The only advice I have to give about reading this novel is to have on hand a glossary of Scottish slang. I used the one from Wiktionary. The author was clever in her usage by having her characters utilize them naturally in conversation. I could guess on the meaning and more often than not I got it right. But there were some colorful ones I wanted to be sure of so I could enjoy all the nuances. I actually had fun learning some of them and found them so fascinating, I’m thinking of adopting a few into my own vocabulary.
I could go on and on about all the awesomeness that can be found in Sweet Wild of Mine, from the adorable polar bear cub, the camels, the secondary characters, and the sensual exploration between the sheets showcasing the physical side of Magnus and June’s love. Sometimes it was hot, other times sensual but at all times perfectly well placed and well written.

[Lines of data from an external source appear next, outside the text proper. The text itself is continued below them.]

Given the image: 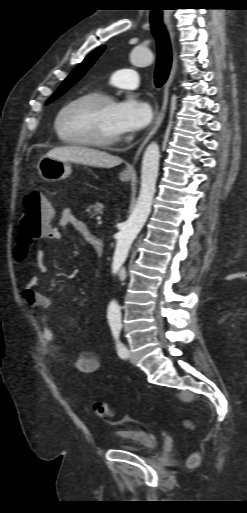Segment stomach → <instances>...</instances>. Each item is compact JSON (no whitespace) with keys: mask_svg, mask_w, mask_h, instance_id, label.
Here are the masks:
<instances>
[{"mask_svg":"<svg viewBox=\"0 0 247 513\" xmlns=\"http://www.w3.org/2000/svg\"><path fill=\"white\" fill-rule=\"evenodd\" d=\"M38 172L47 182H56L67 178L71 174V165L56 158L43 156L38 162ZM131 176L120 174V180L128 182Z\"/></svg>","mask_w":247,"mask_h":513,"instance_id":"obj_1","label":"stomach"}]
</instances>
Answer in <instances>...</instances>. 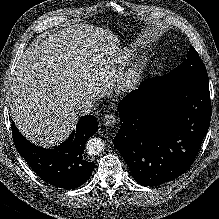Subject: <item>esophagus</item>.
Masks as SVG:
<instances>
[{
  "instance_id": "34e87169",
  "label": "esophagus",
  "mask_w": 219,
  "mask_h": 219,
  "mask_svg": "<svg viewBox=\"0 0 219 219\" xmlns=\"http://www.w3.org/2000/svg\"><path fill=\"white\" fill-rule=\"evenodd\" d=\"M117 123V119L113 114H106L102 118V124L107 127H113Z\"/></svg>"
}]
</instances>
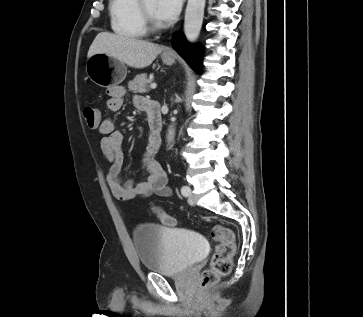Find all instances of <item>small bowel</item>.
<instances>
[{"instance_id":"1","label":"small bowel","mask_w":363,"mask_h":317,"mask_svg":"<svg viewBox=\"0 0 363 317\" xmlns=\"http://www.w3.org/2000/svg\"><path fill=\"white\" fill-rule=\"evenodd\" d=\"M125 89L121 86L113 87L109 90L107 107L112 112L119 111L123 106ZM147 102L143 97H136L134 104L141 110H146ZM102 138L100 140L101 152L110 165L106 179L112 194L120 201H129L136 198H145L153 194L161 197H169L172 193L168 186L166 172L155 160L156 147L148 145L142 159V169L144 177L138 181L132 178H124L121 174L123 161L122 147L124 135L116 130L113 119L106 118L101 121L98 128Z\"/></svg>"}]
</instances>
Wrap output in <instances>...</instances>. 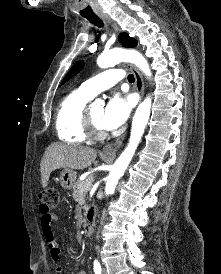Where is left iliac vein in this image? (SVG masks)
<instances>
[{"instance_id":"1","label":"left iliac vein","mask_w":221,"mask_h":274,"mask_svg":"<svg viewBox=\"0 0 221 274\" xmlns=\"http://www.w3.org/2000/svg\"><path fill=\"white\" fill-rule=\"evenodd\" d=\"M102 274H107V271H106V269H105V268H103V270H102Z\"/></svg>"}]
</instances>
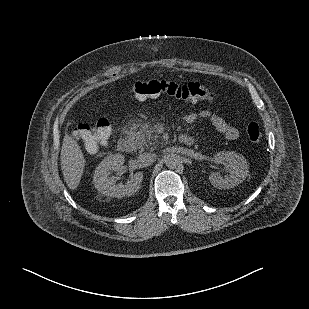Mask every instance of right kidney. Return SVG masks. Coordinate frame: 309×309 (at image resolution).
Here are the masks:
<instances>
[{"instance_id":"obj_1","label":"right kidney","mask_w":309,"mask_h":309,"mask_svg":"<svg viewBox=\"0 0 309 309\" xmlns=\"http://www.w3.org/2000/svg\"><path fill=\"white\" fill-rule=\"evenodd\" d=\"M124 163V156L120 153L110 155L104 159L96 168L93 183L95 188L106 196L121 198L134 195L140 188L143 173L136 172L128 179L125 185L116 182L118 177L111 175V171H119Z\"/></svg>"}]
</instances>
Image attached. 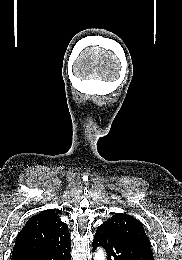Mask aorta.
I'll return each mask as SVG.
<instances>
[{
	"mask_svg": "<svg viewBox=\"0 0 182 260\" xmlns=\"http://www.w3.org/2000/svg\"><path fill=\"white\" fill-rule=\"evenodd\" d=\"M94 260H106V254L103 249H97L94 255Z\"/></svg>",
	"mask_w": 182,
	"mask_h": 260,
	"instance_id": "aorta-1",
	"label": "aorta"
}]
</instances>
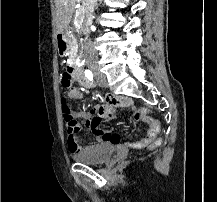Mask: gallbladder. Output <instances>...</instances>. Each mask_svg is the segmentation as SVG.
I'll return each mask as SVG.
<instances>
[{
	"instance_id": "1",
	"label": "gallbladder",
	"mask_w": 217,
	"mask_h": 202,
	"mask_svg": "<svg viewBox=\"0 0 217 202\" xmlns=\"http://www.w3.org/2000/svg\"><path fill=\"white\" fill-rule=\"evenodd\" d=\"M65 38H69V36H67V34H65Z\"/></svg>"
}]
</instances>
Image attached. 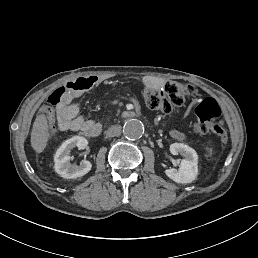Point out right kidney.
I'll list each match as a JSON object with an SVG mask.
<instances>
[{"label":"right kidney","instance_id":"right-kidney-1","mask_svg":"<svg viewBox=\"0 0 258 258\" xmlns=\"http://www.w3.org/2000/svg\"><path fill=\"white\" fill-rule=\"evenodd\" d=\"M87 146L88 140L84 136H73L63 142L54 155L55 171L64 178H77L86 174L91 169V163L83 160L79 165H72L70 161L73 156L70 155V152L75 147L86 149Z\"/></svg>","mask_w":258,"mask_h":258}]
</instances>
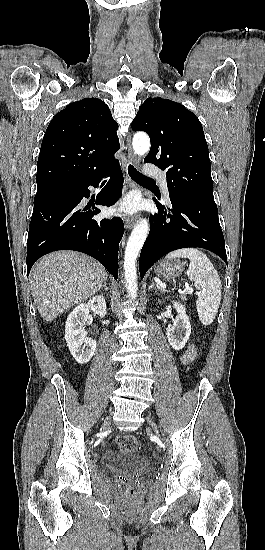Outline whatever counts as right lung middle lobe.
Wrapping results in <instances>:
<instances>
[{"label":"right lung middle lobe","instance_id":"dd1d6c3e","mask_svg":"<svg viewBox=\"0 0 265 550\" xmlns=\"http://www.w3.org/2000/svg\"><path fill=\"white\" fill-rule=\"evenodd\" d=\"M67 188V186L63 185H44L41 187H37V193L34 198V205L63 193Z\"/></svg>","mask_w":265,"mask_h":550}]
</instances>
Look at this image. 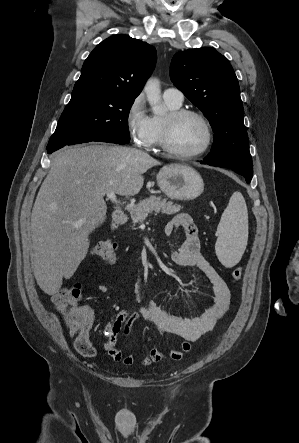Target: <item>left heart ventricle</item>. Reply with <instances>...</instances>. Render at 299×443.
Segmentation results:
<instances>
[{
    "mask_svg": "<svg viewBox=\"0 0 299 443\" xmlns=\"http://www.w3.org/2000/svg\"><path fill=\"white\" fill-rule=\"evenodd\" d=\"M206 140L203 122L195 116H186L178 120L170 134L171 147L179 152L191 153L199 150Z\"/></svg>",
    "mask_w": 299,
    "mask_h": 443,
    "instance_id": "obj_1",
    "label": "left heart ventricle"
}]
</instances>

Romance readers are in for a solid treat, a memorable story and a remarkable and amazing romance between two characters easy to fall in love with. I enthusiastically recommend reading Sweet Wild of Mine for yourself.
I loved the first book in this series, and this one is as good if not better. The zoo setting is absolutely not just window dressing in this series which is one reason I love it so much. Between the Sorcha, the polar cub foster, Frida, the old grizzly who "adopts" her, Sylvia, the capybara who is a substitute mother to all of the orphans, the honey badger antics, and more on Lulubelle the lovelorn camel (you'll have to read the first book for that), there's plenty of animal action.
The heroine is June, the best friend of the heroine in book 1. June is a statuesque, put-together blonde bombshell who single handedly runs her beloved nana's English tea shop in the small town of Sagebrush Flats, invents and markets amazing jams, and is also dealing with her nan's mental deterioration from unknown causes. June is used to managing everyone and everything around her. She's a friendly force of nature who refuses to take "no" for an answer and is sure that she knows best for everyone (often because she does).
The hero of this book is Magnus, a reclusive, grumpy, Scottish author who wrote 2 amazing books, one about his childhood on an isolated croft in the Orkneys, the second about his "adoption" of 2 polar bear cubs while working as a roughneck on a North Sea oil rig. He then moved to London, got snarky and sarcastic and his writing career fell apart, so at his agent's suggestion, he's volunteering at the zoo at Sagebrush Flats to help raise a polar bear cub that they've gotten a grant to foster. His father was abusive and he has a strong stutter that he was never treated for, so he hardly talks and pushes everyone away.
June's nana spent the war years on the island next to where Magnus grew up so June is desperate to get him to talk to with her nan although he hates remembering his childhood. They also get off totally on the wrong foot when June tries to introduce herself at the local bar while Magnus just wants to be left in peace on his first night in town. Slowly, as June starts helping Magnus manage his stutter (both she and her brother also stuttered) and Magnus agrees in return to spend time with her nana, their best sides are revealed to each.
Under the grumpy exterior, Magnus was such a caring person who'd had very little love and affection in his life and was starved for it. June was a person who honestly wanted the best for everyone, but just didn't understand when to step back and let them solve their own problems. I think that some readers are going to have real problems with June, but I thought she was wonderful. Did she sometimes push things too far? Yes, but she did it out of genuine love and caring. Watching Magnus slowly blossom and come alive under her unstinting affection was sweet and beautiful. I hope there will be more books in this series (and lots more animal adventures at the zoo) and I can't wait to get my hands on them.
I received this book from the publisher via Netgalley in exchange for an honest review.